Originally Posted by kaingosu;14830693
Hey guys! I decided to try my luck yesterday and bought an abyssus. After reading almost every thread here about this mouse, i figured i'll give it a try. I live in Romania and i paid the equivalent of 40$ without shipping (bought it from a local store). I attached some photos where i tested the abyssus jitter problem.
It's an abyssus mirror edition (RZ01-00360500), and i tested in 2 ways: 1st i moved my hand fast and the 2nd time i drew the lines moving the hand really slow. In the 1st case i experienced no jitter whatsoever, when i draw the lines in slow movements there seems to be some jittering, but very little and it's not a deal breaker as far as im concerned. Also i was prepared with some tape to lower the LOD, but surprisingly mine stops tracking after ~4 mm (2 CDs). This is far better than i was expecting and i don't know if im just lucky or if this is a new abyssus stock. I have to say i didn't installed any drivers (win default). My settings are 450 DPI @ 1000 Hz on Qck+. I used this mousepad because it seems the be the one that most ppl have trouble with.

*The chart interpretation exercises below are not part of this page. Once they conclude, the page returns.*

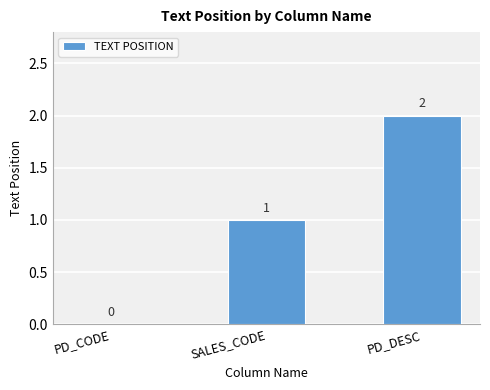

How many categories are shown in the chart?

3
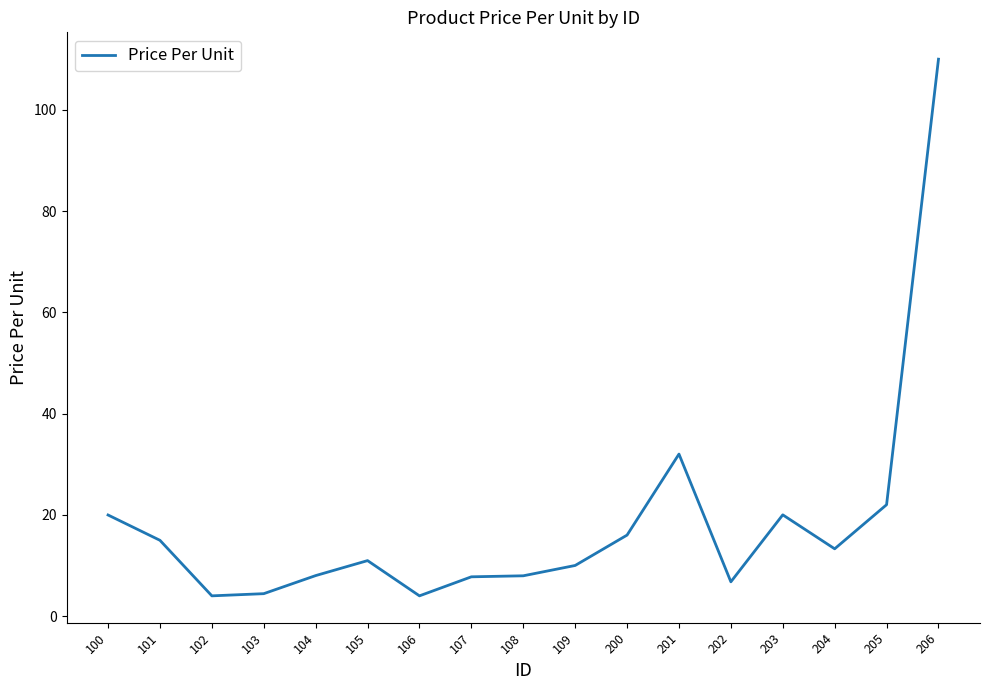

Between 206 and 203, which is larger?

206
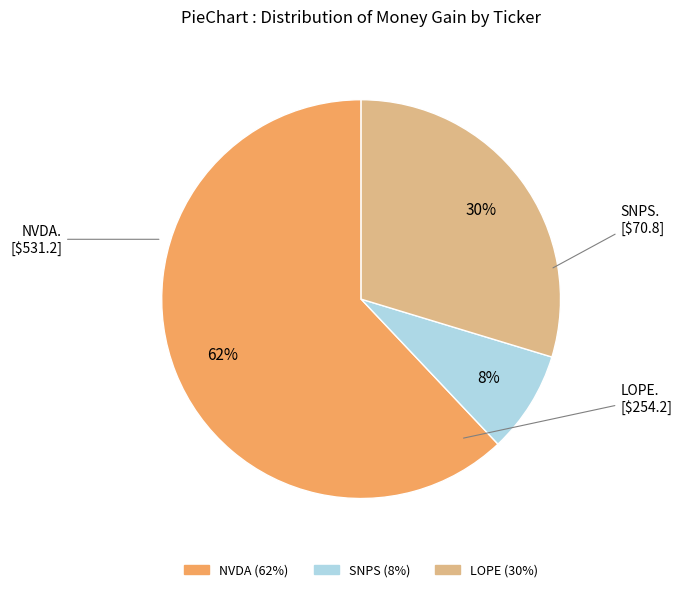

Which slice is the smallest?

SNPS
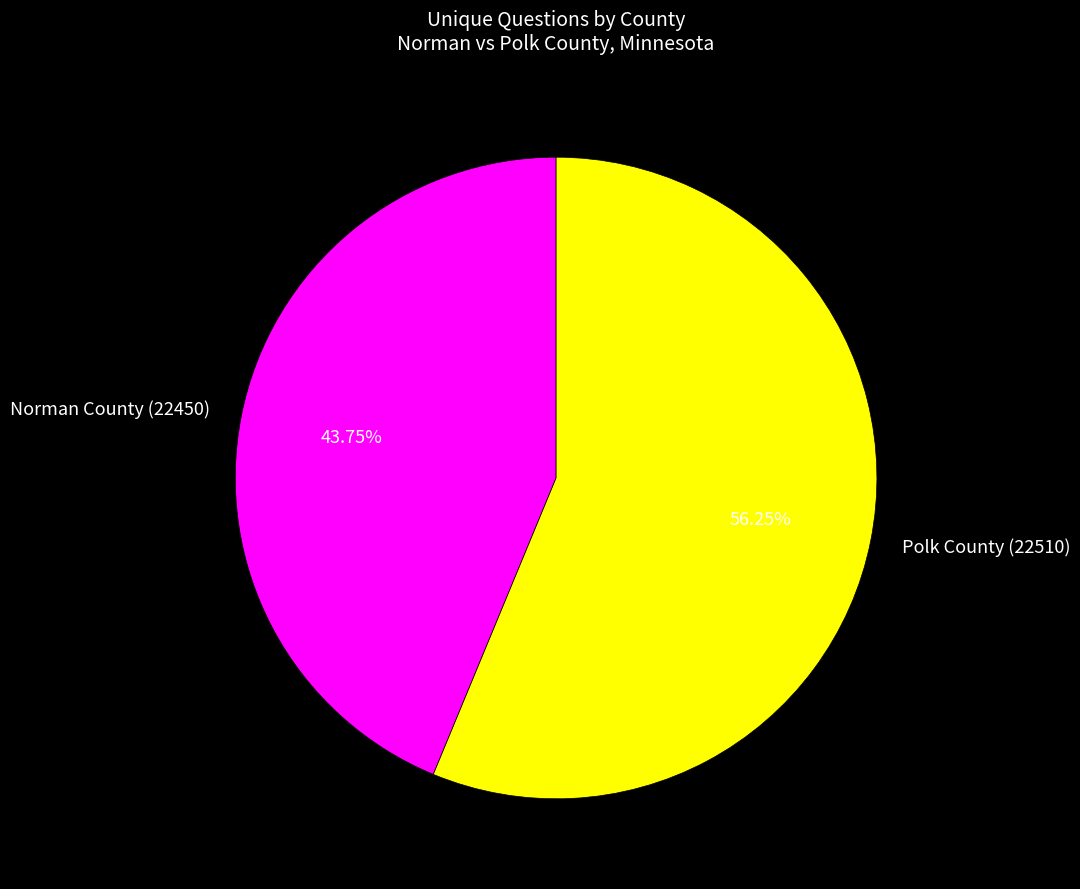

How many slices are in this pie chart?

2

Anyway the shape isn't the best for me (but it's very close) and i could use atleast one side button. Also the plastic on this mirror edition makes the mouse feel like a cheap toy, but i guess you get what you paid for. After trying almost every mouse out there that's worth mentioning i'll have to say abyssus is in top3 (light, ambidextrous, perfect sensor, no prediction, low LOD). If you guys have any questions i'll be more than happy to answer.
If you have a Talent, that's where you'll find the really
bad jitter. I wouldn't even call it jitter, it's like the cursor has a mind of its own.
Otherwise, I would suggest that you do the test slightly differently. The jitter doesn't manifest on angled movements like the ones you did, it happens when you move the mouse vertically along an angled path on the pad. It's a subtle difference, but what I mean is that instead of simply moving the mouse at an angle, you should rotate it a little bit left or right, and then move it along the new vertical axis. The lines you draw in paint should be roughly vertical.